The football conference almost everyone seemed to write off just a few years ago was brimming with enthusiasm on Tuesday at the conference's annual media day in Newport, R.I. After one of the greatest seasons in its history, the Big East has every right to feel proud. And with four Heisman Trophy candidates, the best days may even be yet to come.
Big East commissioner Mike Tranghese spoke about last year as a Cinderella season in his opening remarks, but added he is tired of calling his conference a flash in the pan. He wants the legitimacy many thought was taken away from it with the departures of Miami (Fla.), Virginia Tech and Boston College.
After a 5-0 record in bowl games and 11-7 record against BCS Conference opponents, it seems there's nothing illegitimate about Big East football anymore.
"The demise of the Big East football conference was greatly over-exaggerated," WVU head coach Rich Rodriguez said. "But I said at that time, in order for Big East football to get back into national prominence, every institution has to take care of themselves. If they do that, we'll get better as a league. And I think that's what's happened."
West Virginia, Rutgers and Louisville all finished ranked in the top 12 in the nation in 2006, and South Florida is expected to jump into the preseason top 25 this year. What's more, Louisville's Brian Brohm, Rutgers' Ray Rice, and West Virginia's Pat White and Steve Slaton are all listed as legitimate candidates to take home college football's top individual prize - the Heisman Trophy - an award only one other Big East player has ever won (Gino Torretta, Miami 1992).
WVU was picked by the media to win its fourth conference title in five years, ahead of Louisville and Rutgers. Syracuse, for the second-straight year, was picked to finish last.

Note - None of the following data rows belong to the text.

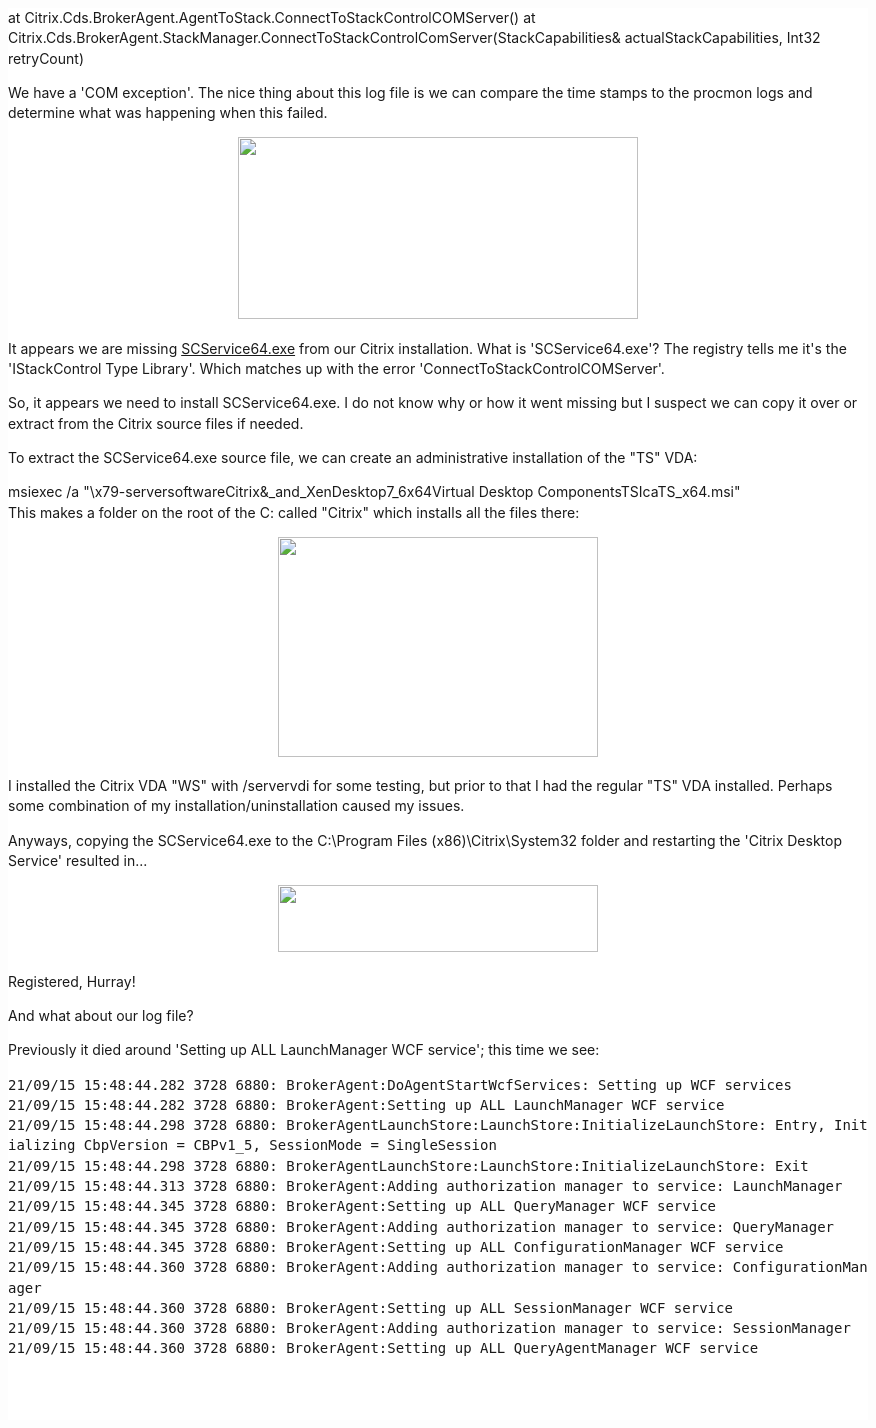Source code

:    at Citrix.Cds.BrokerAgent.AgentToStack.ConnectToStackControlCOMServer()
   at Citrix.Cds.BrokerAgent.StackManager.ConnectToStackControlComServer(StackCapabilities& actualStackCapabilities, Int32 retryCount)</pre>

We have a 'COM exception'.  The nice thing about this log file is we can compare the time stamps to the procmon logs and determine what was happening when this failed.

<div style="clear: both; text-align: center;">
  <a style="margin-left: 1em; margin-right: 1em;" href="http://1.bp.blogspot.com/-m_4BvUX74Vg/VgBzOviI0_I/AAAAAAAABIc/bHwCefWi7mE/s1600/5.PNG"><img src="http://1.bp.blogspot.com/-m_4BvUX74Vg/VgBzOviI0_I/AAAAAAAABIc/bHwCefWi7mE/s400/5.PNG" width="400" height="182" border="0" /></a>
</div>

It appears we are missing [SCService64.exe](http://www.basvankaam.com/2014/12/15/xendesktop-7-x-fma-internals-continued-the-server-vda-in-more-detail/) from our Citrix installation.  What is 'SCService64.exe'?  The registry tells me it's the 'IStackControl Type Library'.  Which matches up with the error 'ConnectToStackControlCOMServer'.

So, it appears we need to install SCService64.exe.  I do not know why or how it went missing but I suspect we can copy it over or extract from the Citrix source files if needed.

To extract the SCService64.exe source file, we can create an administrative installation of the "TS" VDA:

msiexec /a "\x79-serversoftwareCitrix&\_and\_XenDesktop7\_6x64Virtual Desktop ComponentsTSIcaTS\_x64.msi"  
This makes a folder on the root of the C: called "Citrix" which installs all the files there:

<div>
</div>

<div style="clear: both; text-align: center;">
  <a style="margin-left: 1em; margin-right: 1em;" href="http://3.bp.blogspot.com/-TlXtkBNxOX0/VgB9UNlFwuI/AAAAAAAABIs/EIhhunNCepk/s1600/6.PNG"><img src="http://3.bp.blogspot.com/-TlXtkBNxOX0/VgB9UNlFwuI/AAAAAAAABIs/EIhhunNCepk/s320/6.PNG" width="320" height="220" border="0" /></a>
</div>

<div>
</div>

I installed the Citrix VDA "WS" with /servervdi for some testing, but prior to that I had the regular "TS" VDA installed.  Perhaps some combination of my installation/uninstallation caused my issues.

Anyways, copying the SCService64.exe to the C:\Program Files (x86)\Citrix\System32 folder and restarting the 'Citrix Desktop Service' resulted in...

<div style="clear: both; text-align: center;">
  <a style="margin-left: 1em; margin-right: 1em;" href="http://3.bp.blogspot.com/-4mV9RKsi_VU/VgB9n5FLy4I/AAAAAAAABI0/Ddqq3qX5Ecw/s1600/7.PNG"><img src="http://3.bp.blogspot.com/-4mV9RKsi_VU/VgB9n5FLy4I/AAAAAAAABI0/Ddqq3qX5Ecw/s320/7.PNG" width="320" height="67" border="0" /></a>
</div>

Registered, Hurray!

And what about our log file?

Previously it died around 'Setting up ALL LaunchManager WCF service'; this time we see:

<pre class="lang:default decode:true ">21/09/15 15:48:44.282 3728 6880: BrokerAgent:DoAgentStartWcfServices: Setting up WCF services
21/09/15 15:48:44.282 3728 6880: BrokerAgent:Setting up ALL LaunchManager WCF service
21/09/15 15:48:44.298 3728 6880: BrokerAgentLaunchStore:LaunchStore:InitializeLaunchStore: Entry, Initializing CbpVersion = CBPv1_5, SessionMode = SingleSession
21/09/15 15:48:44.298 3728 6880: BrokerAgentLaunchStore:LaunchStore:InitializeLaunchStore: Exit
21/09/15 15:48:44.313 3728 6880: BrokerAgent:Adding authorization manager to service: LaunchManager
21/09/15 15:48:44.345 3728 6880: BrokerAgent:Setting up ALL QueryManager WCF service
21/09/15 15:48:44.345 3728 6880: BrokerAgent:Adding authorization manager to service: QueryManager
21/09/15 15:48:44.345 3728 6880: BrokerAgent:Setting up ALL ConfigurationManager WCF service
21/09/15 15:48:44.360 3728 6880: BrokerAgent:Adding authorization manager to service: ConfigurationManager
21/09/15 15:48:44.360 3728 6880: BrokerAgent:Setting up ALL SessionManager WCF service
21/09/15 15:48:44.360 3728 6880: BrokerAgent:Adding authorization manager to service: SessionManager
21/09/15 15:48:44.360 3728 6880: BrokerAgent:Setting up ALL QueryAgentManager WCF service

"Every year is a new year," SU head coach Greg Robinson said. "For me, it's just day to day. I have to just get our team better."

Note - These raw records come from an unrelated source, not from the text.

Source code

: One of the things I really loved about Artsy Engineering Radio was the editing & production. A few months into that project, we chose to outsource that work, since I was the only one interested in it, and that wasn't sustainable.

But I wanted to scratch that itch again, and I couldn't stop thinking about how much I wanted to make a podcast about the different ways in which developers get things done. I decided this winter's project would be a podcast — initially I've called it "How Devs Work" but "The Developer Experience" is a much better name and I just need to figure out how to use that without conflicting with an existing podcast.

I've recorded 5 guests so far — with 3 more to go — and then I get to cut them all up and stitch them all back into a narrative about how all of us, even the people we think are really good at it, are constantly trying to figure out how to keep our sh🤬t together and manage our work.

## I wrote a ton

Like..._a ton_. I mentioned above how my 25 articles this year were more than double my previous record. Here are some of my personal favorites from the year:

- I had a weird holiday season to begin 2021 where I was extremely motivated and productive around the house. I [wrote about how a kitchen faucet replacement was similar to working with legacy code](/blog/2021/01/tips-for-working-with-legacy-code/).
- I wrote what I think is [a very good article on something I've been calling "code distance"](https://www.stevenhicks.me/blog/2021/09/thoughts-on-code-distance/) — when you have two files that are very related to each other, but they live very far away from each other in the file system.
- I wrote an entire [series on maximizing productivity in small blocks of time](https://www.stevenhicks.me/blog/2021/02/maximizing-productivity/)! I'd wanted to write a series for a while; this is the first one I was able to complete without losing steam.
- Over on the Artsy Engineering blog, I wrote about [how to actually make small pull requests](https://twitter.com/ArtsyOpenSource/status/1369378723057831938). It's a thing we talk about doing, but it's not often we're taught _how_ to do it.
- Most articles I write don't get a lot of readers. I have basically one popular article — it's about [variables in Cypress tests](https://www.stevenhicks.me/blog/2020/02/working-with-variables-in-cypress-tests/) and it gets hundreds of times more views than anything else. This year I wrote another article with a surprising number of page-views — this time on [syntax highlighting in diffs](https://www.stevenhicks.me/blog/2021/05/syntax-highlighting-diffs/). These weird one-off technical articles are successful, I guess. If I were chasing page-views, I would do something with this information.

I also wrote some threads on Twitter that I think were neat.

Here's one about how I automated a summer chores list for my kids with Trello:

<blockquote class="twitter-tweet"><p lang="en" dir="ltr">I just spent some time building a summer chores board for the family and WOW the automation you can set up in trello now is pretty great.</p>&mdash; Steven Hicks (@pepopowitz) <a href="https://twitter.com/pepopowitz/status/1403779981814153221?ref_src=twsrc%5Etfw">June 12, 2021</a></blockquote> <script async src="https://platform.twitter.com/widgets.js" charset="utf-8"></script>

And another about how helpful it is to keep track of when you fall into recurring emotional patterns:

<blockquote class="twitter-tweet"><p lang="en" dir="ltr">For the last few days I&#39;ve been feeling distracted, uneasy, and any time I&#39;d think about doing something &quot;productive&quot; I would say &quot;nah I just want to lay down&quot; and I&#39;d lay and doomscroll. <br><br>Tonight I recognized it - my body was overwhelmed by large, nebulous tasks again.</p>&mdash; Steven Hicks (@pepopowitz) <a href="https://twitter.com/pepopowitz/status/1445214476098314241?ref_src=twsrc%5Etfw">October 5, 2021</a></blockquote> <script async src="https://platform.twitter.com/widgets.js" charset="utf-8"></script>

While media may have been able to list the teams in order of expectations, other coaches see no weak spots in a conference that has grown stronger and stronger over the past few seasons.

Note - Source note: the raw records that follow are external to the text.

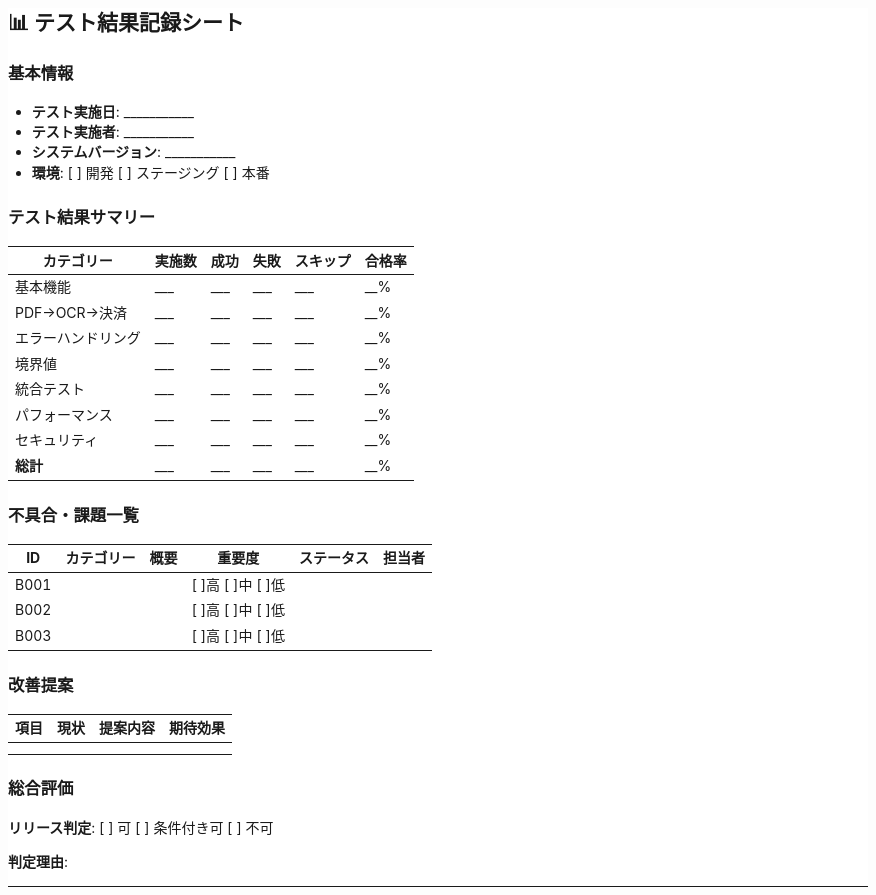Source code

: 
## 📊 テスト結果記録シート

### 基本情報
- **テスト実施日**: ___________
- **テスト実施者**: ___________
- **システムバージョン**: ___________
- **環境**: [ ] 開発 [ ] ステージング [ ] 本番

### テスト結果サマリー

| カテゴリー | 実施数 | 成功 | 失敗 | スキップ | 合格率 |
|------------|--------|------|------|----------|--------|
| 基本機能 | ___ | ___ | ___ | ___ | __% |
| PDF→OCR→決済 | ___ | ___ | ___ | ___ | __% |
| エラーハンドリング | ___ | ___ | ___ | ___ | __% |
| 境界値 | ___ | ___ | ___ | ___ | __% |
| 統合テスト | ___ | ___ | ___ | ___ | __% |
| パフォーマンス | ___ | ___ | ___ | ___ | __% |
| セキュリティ | ___ | ___ | ___ | ___ | __% |
| **総計** | ___ | ___ | ___ | ___ | __% |

### 不具合・課題一覧

| ID | カテゴリー | 概要 | 重要度 | ステータス | 担当者 |
|----|------------|------|--------|------------|--------|
| B001 |  |  | [ ]高 [ ]中 [ ]低 |  |  |
| B002 |  |  | [ ]高 [ ]中 [ ]低 |  |  |
| B003 |  |  | [ ]高 [ ]中 [ ]低 |  |  |

### 改善提案

| 項目 | 現状 | 提案内容 | 期待効果 |
|------|------|----------|----------|
|  |  |  |  |
|  |  |  |  |

### 総合評価

**リリース判定**: [ ] 可 [ ] 条件付き可 [ ] 不可

**判定理由**:
___________________________________________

"With our league, week in and week out it's a battle," Rutgers head coach Greg Schiano said. "You add one or two BCS teams on your schedule, that's a full plate."
Steve Kragthorpe, a Boston College assistant coach in the 1990s, comes over from Tulsa to head Louisville, which finished 12-1 and atop the Big East last season. Kragthorpe, though, gushed over the depth and quality of his new conference.
"I look at this league from top to bottom, I challenge you to find a league that has as good a parity as we have right now," he said, mentioning Syracuse as a team that is much better than people think.
If the rest of the nation doesn't quite agree, they'll certainly have their chance to see for themselves. The Big East, under contract with ESPN and ABC until 2013, has already agreed to 17 nationally-televised games this season, starting with Washington and Syracuse at the Carrier Dome on August 31. Marquee matchups include West Virginia at Maryland on Sept. 13, Louisville at West Virginia on Nov. 8, and Rutgers at Louisville on Nov. 29, each on ESPN.
If under-exposure was a dilemma a few years ago, it's not the case anymore. Like a lot in and around the Big East nowadays, things have changed.
"We don't have the tradition of national championships," Rodriguez said. "But for an eight-team league, we're really really strong. And the non-conference and bowl games back that up."